| Your goal |
Convert the records below, from the line containing "Add a lens line" through the line containing "606.1], [0, 0, 1]] dist [-0.000334, -0.000121]", into a two-column CSV with the headers instruction and output. Give one row per request, with its text and its answer each in a single quoted field, line breaks replaced by spaces, and the pictures omitted.

| Data for the task |
--- --- ---

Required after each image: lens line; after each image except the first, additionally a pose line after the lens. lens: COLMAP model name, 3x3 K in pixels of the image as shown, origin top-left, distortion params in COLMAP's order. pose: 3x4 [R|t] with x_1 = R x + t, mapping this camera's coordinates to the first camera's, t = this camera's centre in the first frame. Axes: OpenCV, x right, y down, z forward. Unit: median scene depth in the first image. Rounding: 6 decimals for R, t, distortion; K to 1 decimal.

--- --- ---

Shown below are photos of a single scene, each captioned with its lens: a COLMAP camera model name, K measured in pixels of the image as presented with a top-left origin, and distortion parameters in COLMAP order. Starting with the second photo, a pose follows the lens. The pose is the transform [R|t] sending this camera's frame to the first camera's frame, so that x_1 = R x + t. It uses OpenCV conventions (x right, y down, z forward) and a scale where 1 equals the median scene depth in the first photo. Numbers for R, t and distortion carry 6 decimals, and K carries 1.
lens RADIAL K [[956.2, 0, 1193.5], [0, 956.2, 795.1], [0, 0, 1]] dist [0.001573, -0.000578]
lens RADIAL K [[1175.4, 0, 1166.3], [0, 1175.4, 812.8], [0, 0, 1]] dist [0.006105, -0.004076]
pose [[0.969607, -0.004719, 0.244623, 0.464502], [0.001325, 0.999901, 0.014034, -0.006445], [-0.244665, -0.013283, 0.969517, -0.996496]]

--- --- ---

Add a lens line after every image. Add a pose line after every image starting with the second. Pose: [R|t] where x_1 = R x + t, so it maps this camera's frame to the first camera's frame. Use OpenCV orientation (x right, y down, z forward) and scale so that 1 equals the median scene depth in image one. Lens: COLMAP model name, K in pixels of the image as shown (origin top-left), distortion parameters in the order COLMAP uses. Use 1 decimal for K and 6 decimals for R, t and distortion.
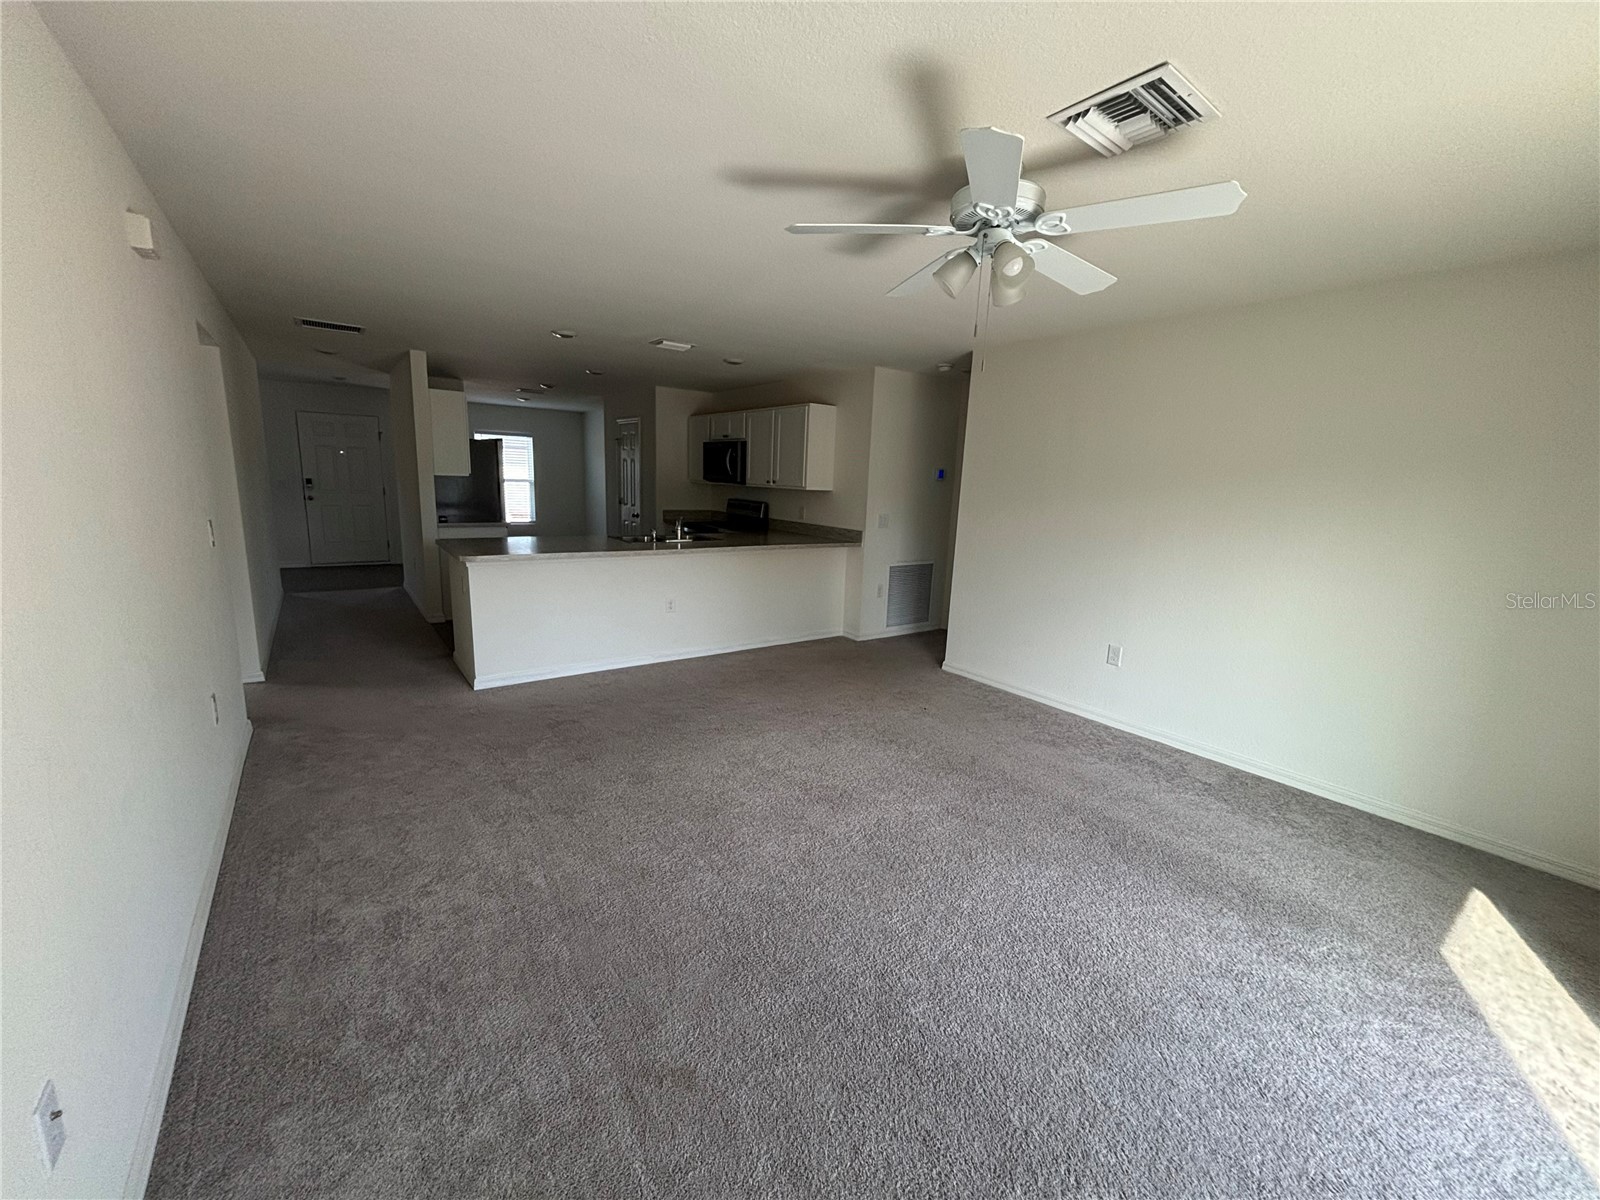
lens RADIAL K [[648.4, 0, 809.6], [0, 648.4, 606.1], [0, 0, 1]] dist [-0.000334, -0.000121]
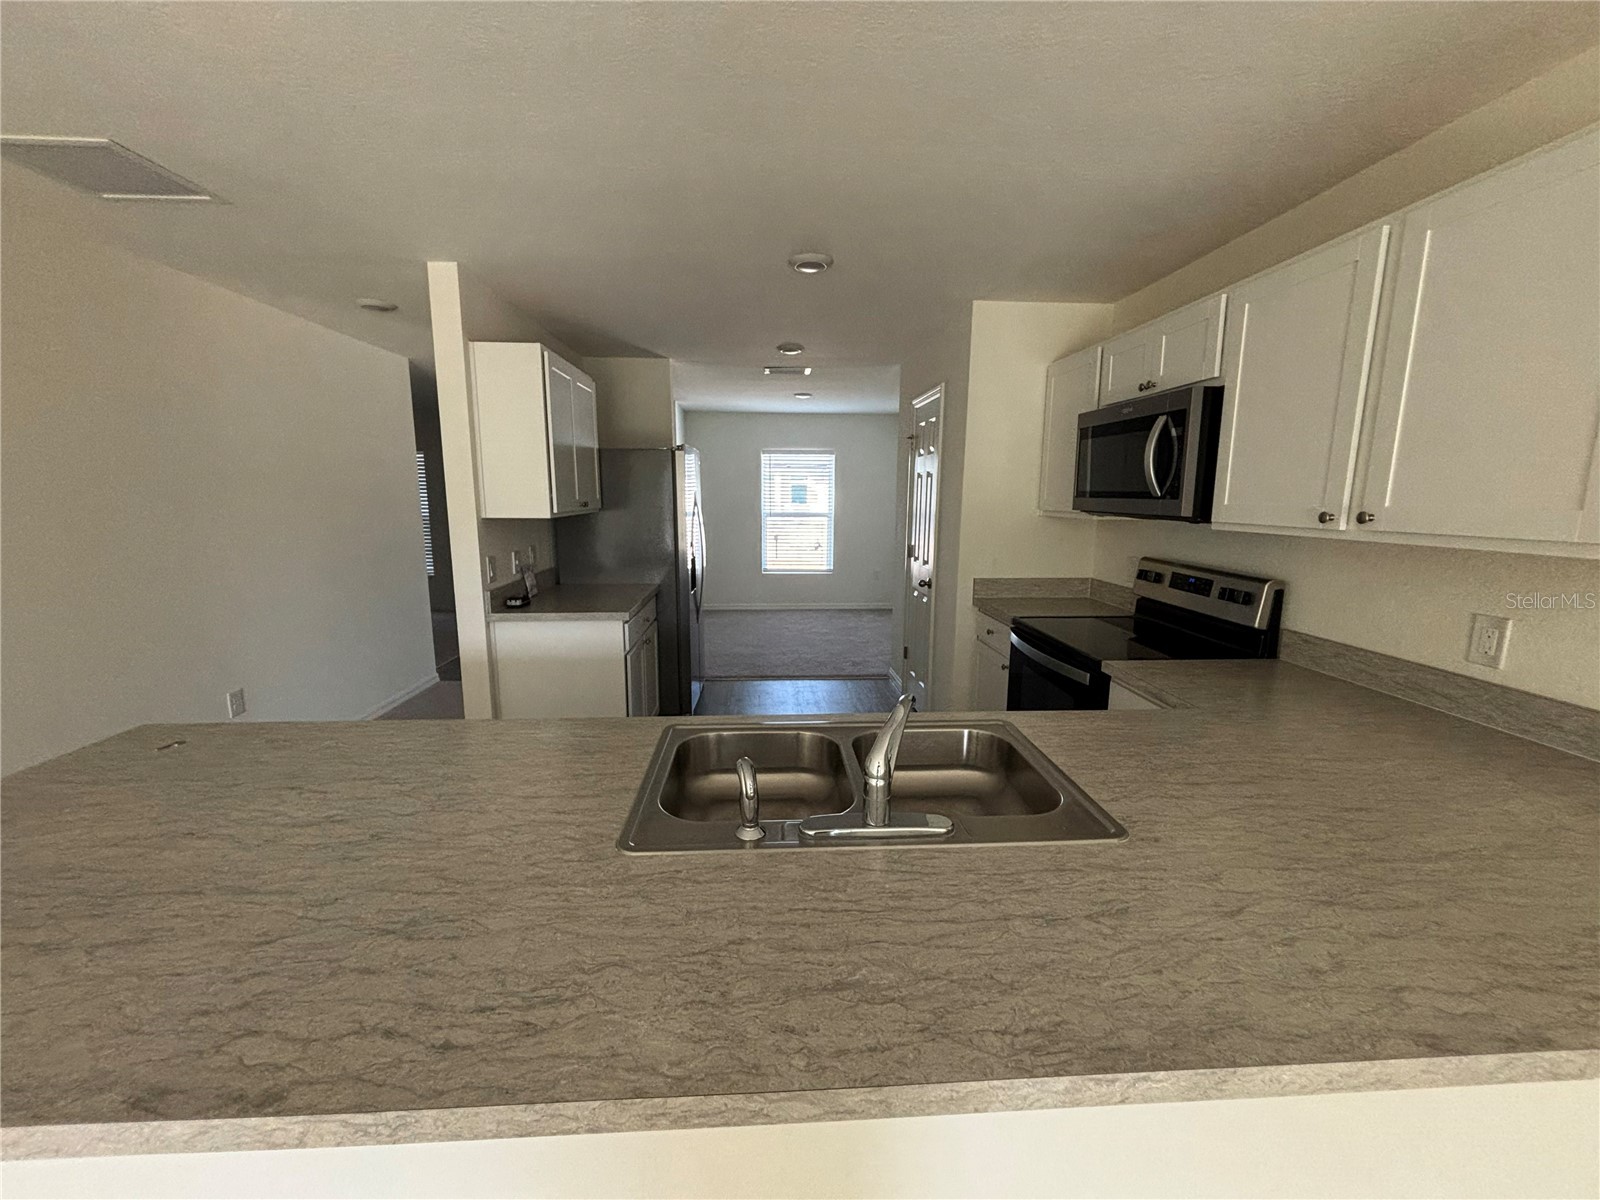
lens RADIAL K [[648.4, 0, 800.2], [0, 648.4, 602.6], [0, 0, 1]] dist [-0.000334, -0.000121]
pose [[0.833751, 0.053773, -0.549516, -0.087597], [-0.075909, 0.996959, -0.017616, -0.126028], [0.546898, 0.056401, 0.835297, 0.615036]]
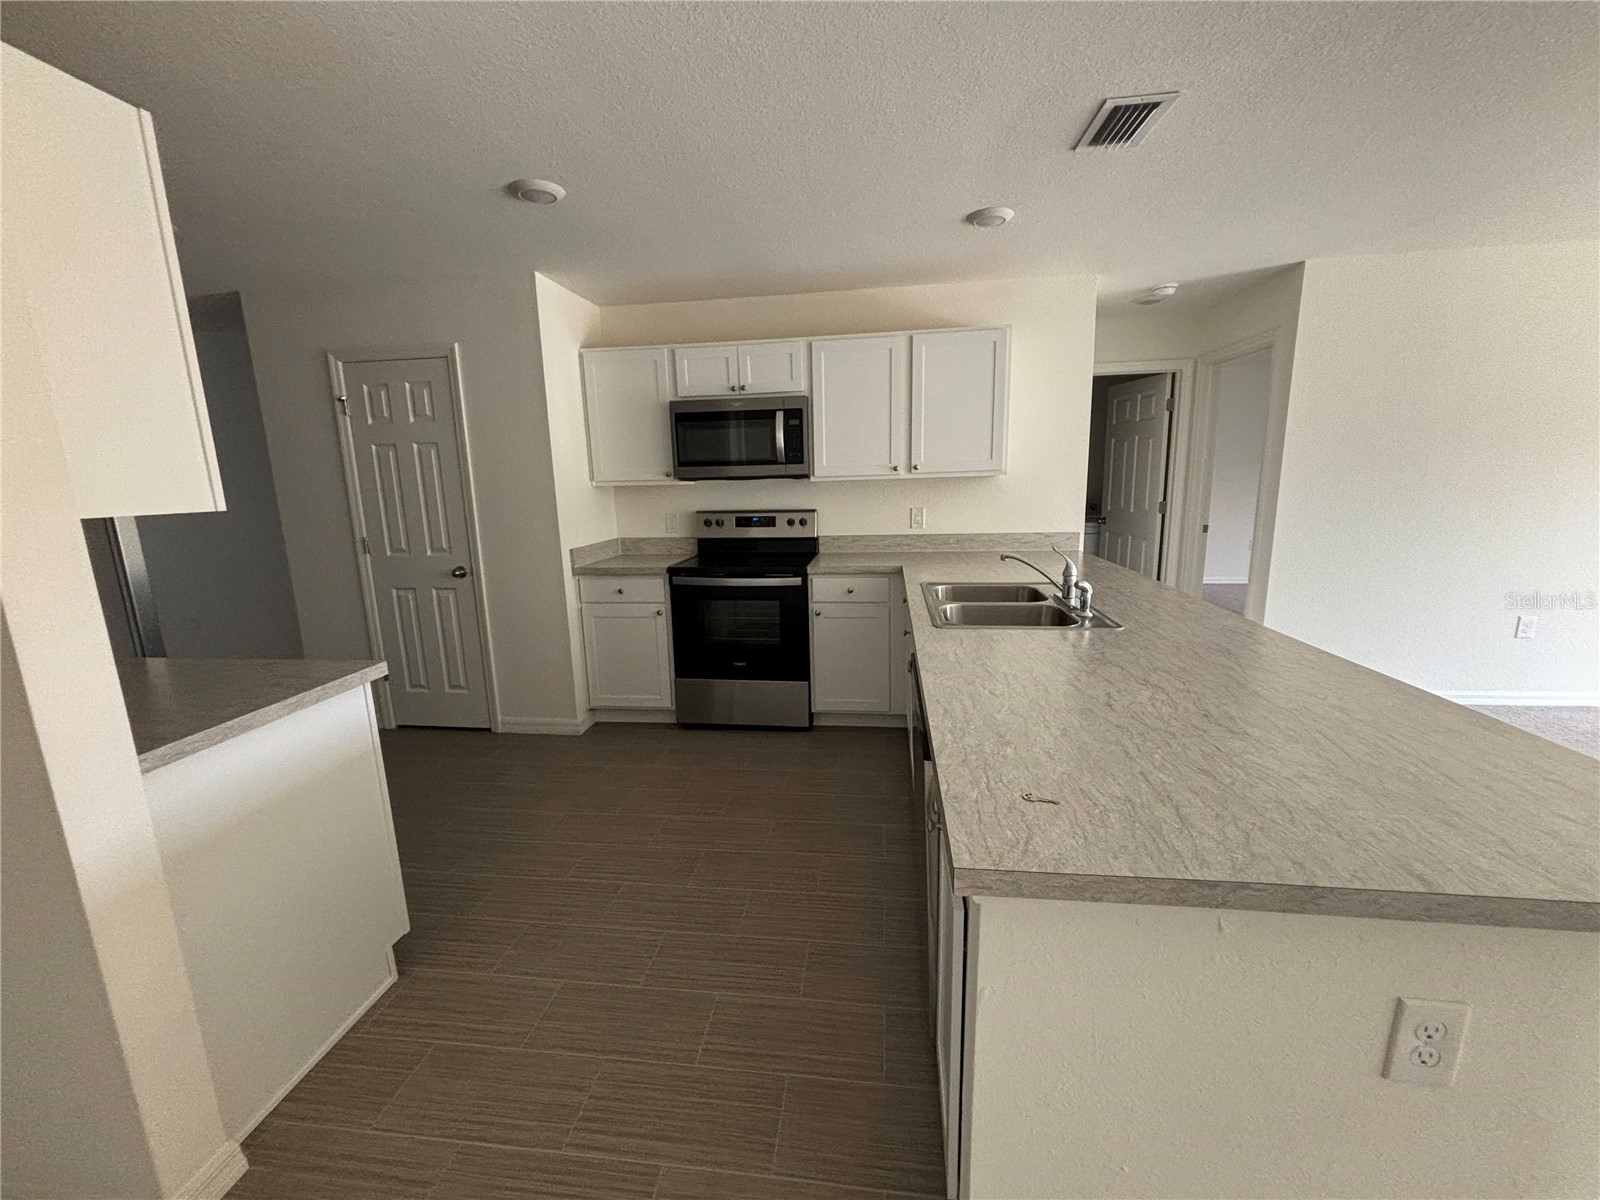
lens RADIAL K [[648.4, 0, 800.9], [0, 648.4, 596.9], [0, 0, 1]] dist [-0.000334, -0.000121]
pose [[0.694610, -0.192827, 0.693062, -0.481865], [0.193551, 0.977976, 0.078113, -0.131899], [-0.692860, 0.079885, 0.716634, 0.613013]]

--- --- ---

| Exercise response |
instruction,output
"Add a lens line after every image. Add a pose line after every image starting with the second. Pose: [R|t] where x_1 = R x + t, so it maps this camera's frame to the first camera's frame. Use OpenCV orientation (x right, y down, z forward) and scale so that 1 equals the median scene depth in image one. Lens: COLMAP model name, K in pixels of the image as shown (origin top-left), distortion parameters in the order COLMAP uses. Use 1 decimal for K and 6 decimals for R, t and distortion.","lens RADIAL K [[648.4, 0, 809.6], [0, 648.4, 606.1], [0, 0, 1]] dist [-0.000334, -0.000121]"